2.   Siendo aproximadamente las 6:30 pm, mientras el compañero ingresa en su motocicleta al resguardo -proveniente del corregimiento de Llorente – en compañía de un familiar Awá; fueron interceptados por sujetos armados desconocidos que le propinaron seis disparos con arma de fuego, dos de ellos en la cabeza, causándole su muerte inmediata.

3.   Este lamentable hecho que conmueve y enluta a todo nuestro pueblo Awá, se da en el marco de la reactivación de la MINGA HUMANITARIA POR LA VIDA Y LA DIGNIDAD DEL PUEBLO AWÁ el pasado 13 de Agosto, la cual inició en 2009 ante la masacre de treinta hermanos Awá de los resguardos Tortugaña Telembi y Gran Rosario; así como el desplazamiento forzado de gran parte de su población; siendo un espacio de concertación permanente con las instituciones estatales del orden local, departamental y nacional la MINGA HUMANITARIA responde al olvido histórico al que hemos sido relegados, al incumplimiento de los Autos 004 de 2009 y 174 de 2011 emitidos por la Corte Constitucional y al pobre cumplimiento del Estado colombiano de las medidas cautelares emitidas por la Comisión Interamericana de Derechos Humanos para salvaguardar los derechos del Pueblo Awá.

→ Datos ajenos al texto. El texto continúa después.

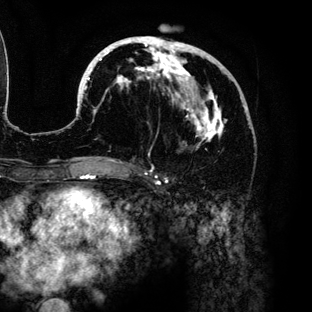
Breast MRI (dynamic contrast-enhanced), one axial slice. Position 60 of 136 along the scan axis. Cropped to one breast. Dynamic contrast-enhanced series, time point 2 of 6 at this slice position (early post-contrast). 3 T. TE 4.2 ms, TR 7.9 ms. 1.2 mm slice thickness. 312 × 312 image matrix, field of view 207 × 207 mm. Female patient.
Structures marked on this image (semi-automatically segmented with operator editing):
- enhancing-tissue mask used for the functional tumour volume (all voxels passing the contrast-enhancement thresholds inside the analysis volume; usually the tumour): bounding box [x1, y1, x2, y2] px = [77, 36, 248, 160]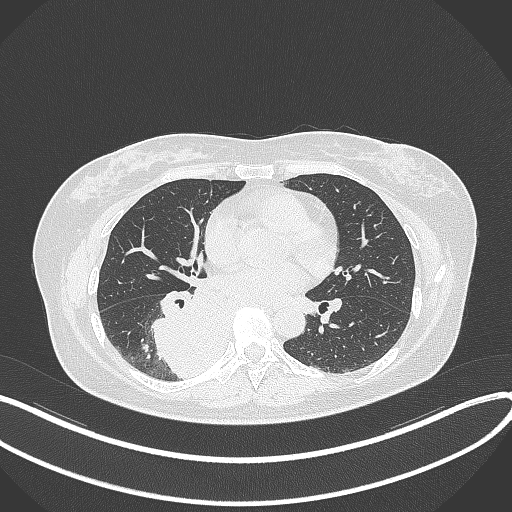
Chest CT, one axial slice. Position 168 of 331 along the scan axis. Reconstruction kernel B70f. Lung window (W 1500 / L -600 HU). 1 mm slice thickness. 512 × 512 image matrix. Patient: female, 54 years. Case-level facts recorded for this patient, not image findings: clinical TNM (as recorded): T4 N0 M0.
Annotated regions visible in this slice (rectangle marked by the reading radiologist):
- lung tumour (recorded histology: adenocarcinoma): bounding box (x1, y1, x2, y2) in pixels: (147, 287, 218, 385)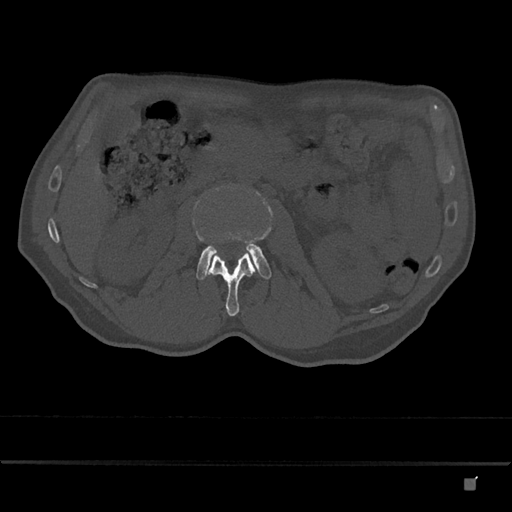
CT including the spine, one axial slice. Slice 446 of 797 in the series (ordered by position). Reconstruction kernel Br40s/3. 120 kVp. Bone window (W 1800 / L 400 HU). 512 × 512 image matrix. Male patient, age 72 years. From the clinical record (not read from this slice): primary cancer: prostate.
Outlined on this slice (semi-automatically segmented with operator editing):
- L2 vertebra: bounding box [x1, y1, x2, y2] px = [206, 252, 256, 316]
- L3 vertebra: [196, 243, 272, 280]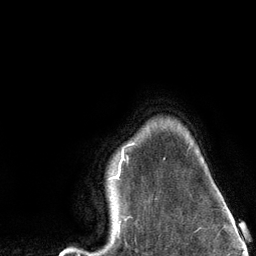
Breast MRI (dynamic contrast-enhanced), one axial slice. Position 107 of 134 along the scan axis. Cropped to one breast. Dynamic contrast-enhanced series, time point 2 of 6 at this slice position (early post-contrast). 3 T. TE 2.8 ms, TR 7.3 ms. 1.2 mm slice thickness. 256 × 256 image matrix, field of view 180 × 180 mm. Female patient.
Annotated regions visible in this slice (semi-automatically segmented with operator editing):
- enhancing-tissue mask used for the functional tumour volume (all voxels passing the contrast-enhancement thresholds inside the analysis volume; usually the tumour): bounding box [x1, y1, x2, y2] px = [65, 143, 165, 251]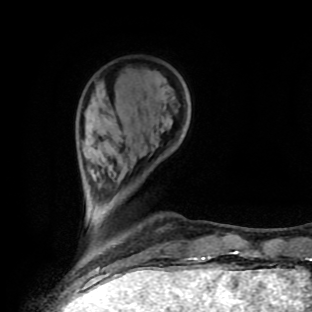
Breast MRI (dynamic contrast-enhanced), one axial slice. Position 26 of 90 along the scan axis. Cropped to one breast. Dynamic contrast-enhanced series, time point 2 of 9 at this slice position (early post-contrast). 1.5 T. TE 4.2 ms, TR 7 ms. 2 mm slice thickness. 312 × 312 image matrix, field of view 195 × 195 mm. Female patient.
Outlined on this slice (semi-automatic segmentation, software-assisted and operator-edited):
- enhancing-tissue mask used for the functional tumour volume (all voxels passing the contrast-enhancement thresholds inside the analysis volume; usually the tumour): bounding box (x1, y1, x2, y2) in pixels: (186, 257, 211, 259)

4.   Lamentablemente, el hecho denunciado, lejos de ser un evento aislado se suma a las sistemáticas vulneraciones que han azotado al Pueblo Awá, dando cuenta en lo corrido del año de los asesinatos de cuatro (4) de miembros de nuestro pueblo, líderes, lideresas y autoridades tradicionales (entre los cuales se cuenta el asesinato de una mujer en el marco de la minga humanitaria).

5. Además de esta realidad, hemos tenido que convivir con la negligencia institucional, la inexistencia de medidas de prevención y protección efectivas y la carencia de acciones inmediatas por parte de entidades e instituciones del Estado; las cuales nos han encerrado en dinámicas extenuantes, que impiden la implementación concertada de políticas urgentes que resuelvan de fondo la gravísima situación que vivimos.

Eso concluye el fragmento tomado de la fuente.